What lips my lips have kissed, and where, and why
I have forgotten, and what arms have lain
Under my head till morning; but the rain
Is full of ghosts tonight, that tap and sigh
Upon the glass and listen for reply,
And in my heart there stirs a quiet pain
For unremembered lads that not again
Will turn to me at midnight with a cry.
Thus in the winter stands the lonely tree,
Nor knows what birds have vanished one by one,
Yet knows its boughs more silent than before:
I cannot say what loves have come and gone,
I only know that summer sang in me
A little while, that in me sings no more. 

[I would call this poem a lament, a lament for the self. What does the poet know? Nothing, except that something lovely and happy has gone out of her. And so, she laments, not for her forgotten lads, but for past selves, forgotten and lost, that tap and sigh upon the glass.]

What Savage Blossom

Do I not know what savage blossom only under the pitting hail
Of your inclement season could have prospered?
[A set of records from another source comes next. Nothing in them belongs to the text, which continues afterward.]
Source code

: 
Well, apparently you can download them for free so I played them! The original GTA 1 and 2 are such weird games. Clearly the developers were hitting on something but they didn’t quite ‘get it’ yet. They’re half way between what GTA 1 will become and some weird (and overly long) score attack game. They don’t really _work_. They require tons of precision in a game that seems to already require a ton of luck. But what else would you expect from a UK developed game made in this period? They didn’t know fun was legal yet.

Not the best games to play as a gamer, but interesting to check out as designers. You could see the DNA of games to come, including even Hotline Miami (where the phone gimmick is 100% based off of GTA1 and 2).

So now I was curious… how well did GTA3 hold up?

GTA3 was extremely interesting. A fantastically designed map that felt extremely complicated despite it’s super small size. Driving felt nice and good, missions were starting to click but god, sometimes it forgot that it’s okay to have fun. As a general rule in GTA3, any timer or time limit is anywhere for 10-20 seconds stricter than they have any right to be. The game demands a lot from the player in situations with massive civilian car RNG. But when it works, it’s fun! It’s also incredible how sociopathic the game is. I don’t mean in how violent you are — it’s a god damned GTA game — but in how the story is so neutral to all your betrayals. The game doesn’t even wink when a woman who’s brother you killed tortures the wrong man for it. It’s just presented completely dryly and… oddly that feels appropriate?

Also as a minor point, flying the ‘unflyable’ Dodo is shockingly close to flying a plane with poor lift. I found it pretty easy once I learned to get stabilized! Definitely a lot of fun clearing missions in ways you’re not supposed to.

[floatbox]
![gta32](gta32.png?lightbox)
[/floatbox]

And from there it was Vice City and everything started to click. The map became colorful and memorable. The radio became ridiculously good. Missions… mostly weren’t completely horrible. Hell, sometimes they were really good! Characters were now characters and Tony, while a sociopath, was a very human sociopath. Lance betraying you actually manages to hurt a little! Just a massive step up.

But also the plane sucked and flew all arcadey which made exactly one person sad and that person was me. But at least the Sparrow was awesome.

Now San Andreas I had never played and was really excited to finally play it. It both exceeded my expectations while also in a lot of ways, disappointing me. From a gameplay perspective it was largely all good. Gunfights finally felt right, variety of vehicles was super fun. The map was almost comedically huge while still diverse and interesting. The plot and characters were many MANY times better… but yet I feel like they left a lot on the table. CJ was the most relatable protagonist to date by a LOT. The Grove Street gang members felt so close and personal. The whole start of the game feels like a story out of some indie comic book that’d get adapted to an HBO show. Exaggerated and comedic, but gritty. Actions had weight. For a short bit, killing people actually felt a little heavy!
Here lie
Green leaves to wade in. And of the many roads not one road 
    leading outward from this place
But is blocked by boughs that will hiss and simmer when they 
    burn--green autumn, lady, green autumn on this land!

Do I not know what inward pressure only could inflate its petals 
    to withstand
(No, no, not hate, not hate) the onslaught of a little time with 

(No, no, not love, not love) Call it by name,
Now that it's over, now that it is gone and cannot hear us.

It was an honest thing. Not noble. Yet no shame.

[This poem also connotes a kind of grief. It is a concession to the poet's weakness; she herself is no savage blossom. Which makes us ask, what is she? An ordinary blossom? Lovely and fragile. I've often looked at my rose bushes after the rain and loved how red the ground became from bruised petals. But even in the bringing forth of a new beauty, the old one is destroyed. The blossom is broken by the rain, by the hail. So, we are left with a broken poet, who boldly proclaims that there is no shame. But, why, if there is no shame, we ask, must she so boldly announce it?]